### WORK INSTRUCTIONS
1. Copy from the SCALE collections page, word for word, the passage that begins at the words "Empty Sequences" and stops after the words "prefix is encoded.".
2. Pull out the lines of the rows word for word, beginning at the first line of the rows and stopping after the line that contains "collection date: 1902-03-02/1902-03-10", with both ends included.

### EXTRACT
Polkadart Logo
SCALE Codec

Collections

Working with SCALE collection types - sequences, arrays, maps, and sets

Collection Types Overview

SCALE provides several collection types for organizing multiple values. Each has different characteristics and use cases:

  • Sequence (Vec): Variable-length, dynamically-sized
  • Array: Fixed-length, compile-time size
  • BTreeMap: Sorted key-value pairs
  • Set: Unique values
  • BitSequence: Compact boolean array

Sequences (Vec)

Sequences are the most common collection type - variable-length vectors with a compact-encoded length prefix.

Basic Sequence

import 'package:polkadart_scale_codec/polkadart_scale_codec.dart';

// Vec<u32>
final codec = SequenceCodec(U32Codec.codec);

// Encode
final values = [100, 200, 300];
final output = ByteOutput();
codec.encodeTo(values, output);
// [12, 100, 0, 0, 0, 200, 0, 0, 0, 44, 1, 0, 0]
// 12 = compact(3), then three u32 values

// Decode
final decoded = codec.decode(Input.fromBytes(output.toBytes()));
print(decoded); // [100, 200, 300]

Encoding Structure

A sequence is encoded as:

  1. Length prefix (compact-encoded)
  2. Elements (each encoded with inner codec)
// [1, 2, 3] encoded as Vec<u8>:
// 0x0c010203
// └┬┘ └─┬──┘
//  │    └── Elements
//  └─────── Compact(3)

Nested Sequences

Sequences can contain other sequences:

// Vec<Vec<u32>>
final innerCodec = SequenceCodec(U32Codec.codec);
final outerCodec = SequenceCodec(innerCodec);

final data = [
  [1, 2, 3],
  [4, 5],
  [6, 7, 8, 9],
];

final encoded = outerCodec.encode(data);

Sequences of Structs

// Vec<{id: u32, active: bool}>
final structCodec = CompositeCodec({
  'id': U32Codec.codec,
  'active': BoolCodec.codec,
});

final codec = SequenceCodec(structCodec);

final data = [
  {'id': 1, 'active': true},
  {'id': 2, 'active': false},
  {'id': 3, 'active': true},
];

final encoded = codec.encode(data);

Empty Sequences

final codec = SequenceCodec(U32Codec.codec);

// Empty vector
final empty = <int>[];
final output = ByteOutput();
codec.encodeTo(empty, output);
print(output.toBytes()); // [0] - just compact(0)

Arrays

Arrays have a fixed length known at compile time. No length prefix is encoded.

Basic Arrays

// [u32; 3] - array of exactly 3 u32 values
final codec = ArrayCodec(U32Codec.codec, 3);

// Encode
final values = [100, 200, 300];
final output = ByteOutput();
codec.encodeTo(values, output);
// [100, 0, 0, 0, 200, 0, 0, 0, 44, 1, 0, 0]
// No length prefix!

### EXTRACTED DATA
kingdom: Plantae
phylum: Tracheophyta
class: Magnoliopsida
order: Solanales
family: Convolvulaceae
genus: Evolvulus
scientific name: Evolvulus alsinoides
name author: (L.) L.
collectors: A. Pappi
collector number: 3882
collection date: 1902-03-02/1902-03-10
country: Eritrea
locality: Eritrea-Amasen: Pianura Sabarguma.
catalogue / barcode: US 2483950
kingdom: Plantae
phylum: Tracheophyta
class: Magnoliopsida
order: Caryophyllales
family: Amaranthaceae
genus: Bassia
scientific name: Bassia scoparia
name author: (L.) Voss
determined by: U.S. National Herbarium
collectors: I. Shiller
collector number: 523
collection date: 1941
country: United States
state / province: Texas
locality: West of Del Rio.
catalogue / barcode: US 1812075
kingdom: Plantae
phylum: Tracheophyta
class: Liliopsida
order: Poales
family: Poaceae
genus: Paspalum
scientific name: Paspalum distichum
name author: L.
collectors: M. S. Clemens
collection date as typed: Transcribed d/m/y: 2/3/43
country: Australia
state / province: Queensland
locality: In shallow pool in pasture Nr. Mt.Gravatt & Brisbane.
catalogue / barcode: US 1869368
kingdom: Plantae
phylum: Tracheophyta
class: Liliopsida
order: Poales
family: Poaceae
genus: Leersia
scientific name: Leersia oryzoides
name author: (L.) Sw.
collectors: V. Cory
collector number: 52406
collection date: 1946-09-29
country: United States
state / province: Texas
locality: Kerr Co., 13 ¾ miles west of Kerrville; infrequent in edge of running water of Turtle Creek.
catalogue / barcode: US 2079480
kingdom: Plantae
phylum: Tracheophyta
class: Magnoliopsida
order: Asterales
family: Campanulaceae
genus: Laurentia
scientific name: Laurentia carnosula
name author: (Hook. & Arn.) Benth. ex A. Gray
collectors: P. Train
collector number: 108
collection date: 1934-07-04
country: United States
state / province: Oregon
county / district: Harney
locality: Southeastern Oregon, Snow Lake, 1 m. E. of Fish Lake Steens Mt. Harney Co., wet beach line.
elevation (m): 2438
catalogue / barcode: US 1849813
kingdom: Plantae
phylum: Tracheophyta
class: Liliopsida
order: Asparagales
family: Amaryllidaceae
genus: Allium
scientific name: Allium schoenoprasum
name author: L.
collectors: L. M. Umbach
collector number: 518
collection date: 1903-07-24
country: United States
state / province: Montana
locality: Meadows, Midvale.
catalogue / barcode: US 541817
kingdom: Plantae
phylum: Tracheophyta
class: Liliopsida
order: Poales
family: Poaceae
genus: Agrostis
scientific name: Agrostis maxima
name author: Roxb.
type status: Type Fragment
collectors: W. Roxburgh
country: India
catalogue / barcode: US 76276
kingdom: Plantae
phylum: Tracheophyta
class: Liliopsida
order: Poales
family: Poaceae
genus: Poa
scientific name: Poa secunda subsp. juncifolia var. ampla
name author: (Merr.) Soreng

### SOLVED PROBLEMS
1.
Empty Sequences

final codec = SequenceCodec(U32Codec.codec);

// Empty vector
final empty = <int>[];
final output = ByteOutput();
codec.encodeTo(empty, output);
print(output.toBytes()); // [0] - just compact(0)

Arrays

Arrays have a fixed length known at compile time. No length prefix is encoded.

2.
kingdom: Plantae
phylum: Tracheophyta
class: Magnoliopsida
order: Solanales
family: Convolvulaceae
genus: Evolvulus
scientific name: Evolvulus alsinoides
name author: (L.) L.
collectors: A. Pappi
collector number: 3882
collection date: 1902-03-02/1902-03-10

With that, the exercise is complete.